Besonders bitter: Tritt der Konjunktiv auf, bezieht er sich meistens auf Dinge, die man sowieso nicht mehr ändern kann. Oder auf Entscheidungen, die gefühlt in einem anderen Leben getroffen wurden. Sie können derart belanglos sein, dass es mich teilweise fast amüsiert. "Warum hast du in der dritten Klasse Gym nicht Italienisch gewählt?", poppt es in meinem Kopf auf, während ich in Venedig auf dem Weg zur Biennale bin. Ja, okay, dann würde ich jetzt vielleicht noch drei Halbsätze mehr sagen können, wenn ich meinen Cappuccino und ein Cornetto alla Crema bestelle. Würde es etwas an meinem Gefühl, mit dem ich mich durch die wunderschöne Lagunenstadt bewege, verändern? – Ha, schon wieder der Konjunktiv! – Ich bezweifle es.
Denn glücklich macht mich vor allem eines: Einfach mal nicht zu grübeln. Nur: Warum dreht sich das Gedankenkarussell bei manchen überhaupt schneller als bei anderen? Aus wissenschaftlicher Sicht ist das bislang unklar. Eine Theorie besagt, dass es mit den eigenen Erwartungen zusammenhängen könnte: Weicht die Realität von diesen ab, meldet sich die Unzufriedenheit. Wichtig ist jedenfalls, sich in den hypothetischen Gedanken nicht zu verlieren und der inneren Kritikerin nicht alles zu glauben. Denn am Ende sind diese Monologe eben nur eines: Hypothesen. Wäre ich wirklich entspannter gewesen, wäre ich früher im Yogaraum angekommen? Wer weiß das schon.

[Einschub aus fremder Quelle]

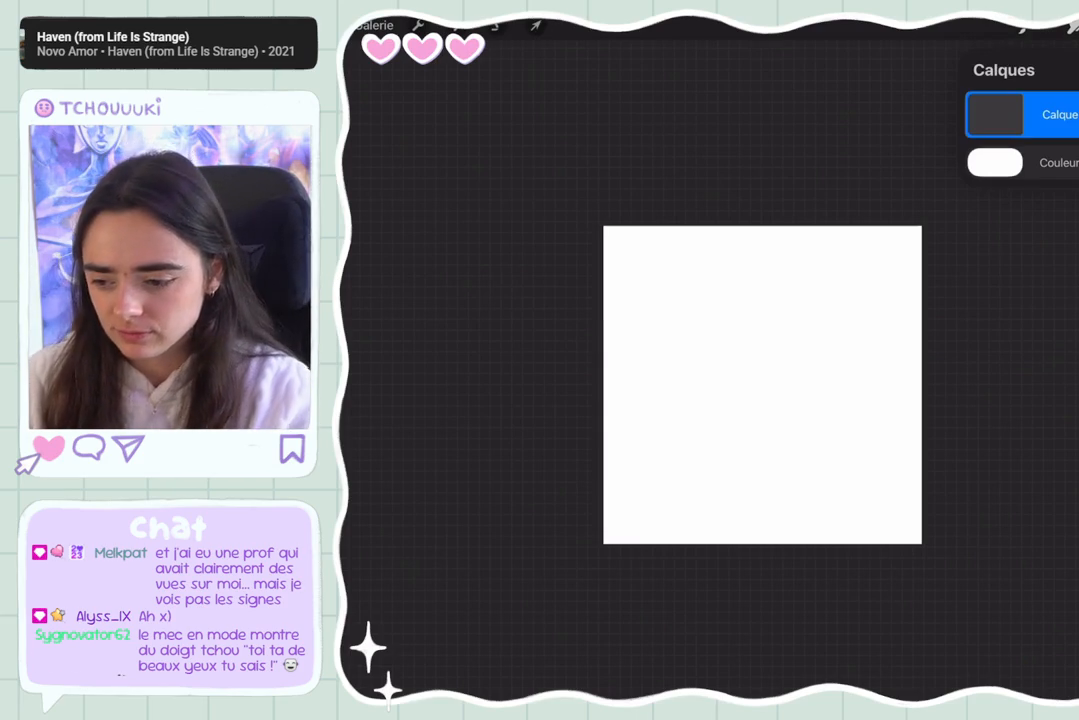
{"buttons": ["R1"], "events": []}
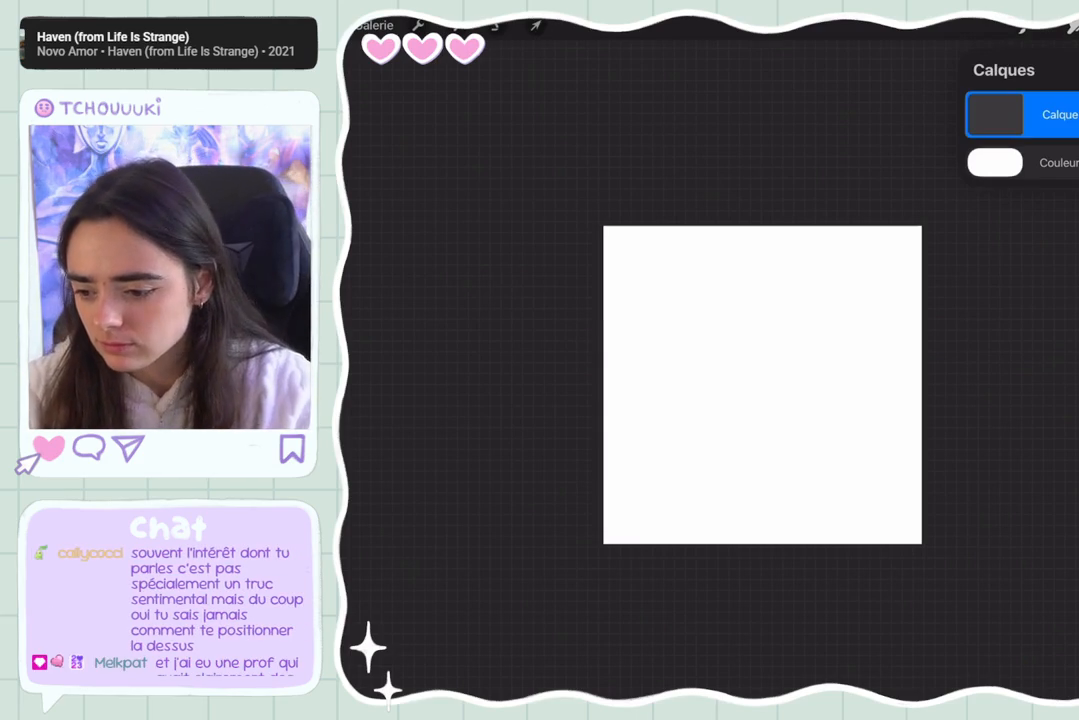
{"buttons": ["R1"], "events": []}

‚Hätte, könnte, wäre‘ sind lästige Mitbewohnerinnen. Und zeigen mit dem Mittelfinger auf vermeintliche Fehlentscheidungen im Leben.
Kühne Träume
Wer es schafft, öfter im Hier und Jetzt zu leben, kann Hättiwari-Gedanken getrost als kleine Wegweiser verstehen: Sie zeigen uns, was wir loslassen dürfen, um zufriedener zu werden – insofern wir daraus aktive Handlungen ableiten. Zum Beispiel könnte ich mir künftig einfach den Wecker stellen, um pünktlich(er) loszukommen.
Zum Schluss sei noch gesagt: So anstrengend der Konjunktiv manchmal ist, er macht etwas möglich, ohne das ich mir das Leben gar nicht vorstellen möchte: Träume. Der österreichische Schriftsteller Robert Musil verstand ihn deshalb als Möglichkeitssinn, der unser Dasein bereichern kann. "Solche Möglichkeitsmenschen leben, wie man sagt, in einem feineren Gespinst, in einem Gespinst von Dunst, Einbildung, Träumerei und Konjunktiven", schrieb er in seinem Buch "Der Mann ohne Eigenschaften". Was wir schaffen könnten, wenn wir uns aller unserer kühnsten Träume annehmen würden? Darüber die Gedanken kreisen zu lassen, könnte sich ausnahmsweise tatsächlich lohnen.